Tuesday, November 3, 2015

Summer Baking: International Night {Class 8}

This summer I completed the Culinary Lab: Baking course as part of my graduate program - the Master of Liberal Arts in Gastronomy at Boston University. For six weeks I spent two nights a week in the professional kitchen learning all about baking. The course required students to keep a journal of the experience and I decided to record my adventures here on the blog. I hope you enjoy! You'll get the calorie-free version of my decadent baking experience.

The first of our dedicated international nights crisscrossed the globe with lamingtons, tres leches cake and Irish shortbread. Three distinctively different desserts.

The Tres Leches cake can be summed up in a word = Milky! Milk in the cake, milk, milk and cream poured over the cake, and whipped cream on top. Not for the lactose intolerant! The cake is made in a unique way – by whipping egg whites until frothy and then beating in the yolks. The result is an airy cake perfect for absorbing the tres leches. This was not my favorite, but I could see how others would enjoy the cake. While making the cake we learned a valuable trick. If not serving whipped cream right away, place it into a colander set over a bowl. Top with a layer of plastic wrap and put into the refrigerator. Any excess moisture will drip out and keep the cream light and fluffy until you need it.

Our Irish shortbread suffered from poorly calibrated ovens. It never quite browned or cooked all the way through. Have you ever tried to make shortbread and ended up with fingerprints all over the top? We learned a great way to erase them. After patting the shortbread dough into the tart pan, lay a piece of plastic wrap across the top. Using a small spatula smooth all the fingerprints away. Peel off the plastic and you are left with a perfectly smooth top. The shortbread get scored and poked pre-baking to prevent them from puffing up from the steam of the melting butter. An important note when making shortbread – the flavor will only be as good as your ingredients. Here we used Kerrygold salted butter which resulted in a rich and delicious flavor.

The lamingtons were the most fun. The texture of this coconut and chocolate coated sponge cake was amazing. The chocolate icing stays on the outside and the cake stays fully and pristine on the inside. We achieved this by sticking our cake in the freezer for a few minutes before icing.

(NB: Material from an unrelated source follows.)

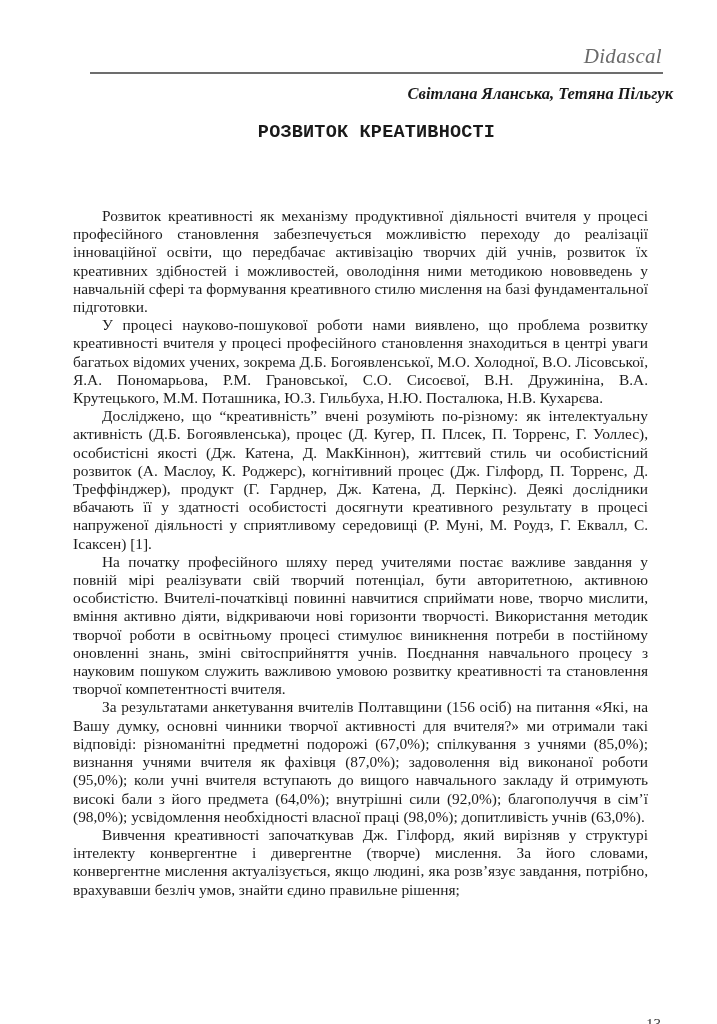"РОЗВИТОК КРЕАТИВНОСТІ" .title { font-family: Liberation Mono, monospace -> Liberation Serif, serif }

One important takeaway here. The recipe called for lemon extract and initially we felt it smelled strong, almost medicinal. We followed the recipe and added it in anyway. We probably should have skipped it. The lemon extract is stored in a plastic bottle and either had gone bad or the plastic bottle was leaching. It is very important to check all ingredients before adding them in. If you get to the last item in your ingredient list and then realize it is no good the whole batch will be ruined! Another important task is to have your mise en place before starting – every ingredient measured and lined up ready to go. Read the recipe thoroughly and then dive in. You never want to find out you are out of cream when everything else is already mixed in the bowl!

International night takeaways:

  • Tres leches cake is a serious overload of dairy
  • Always crack and separate eggs individually so you don’t ruin the whole batter
  • Know your oven: have a thermometer to double check the temperature
  • Electric mixers make quick work of whipping egg whites and cream (save your elbows!)

What is your favorite dessert from international travel? Local international bakery? Favorite food destination?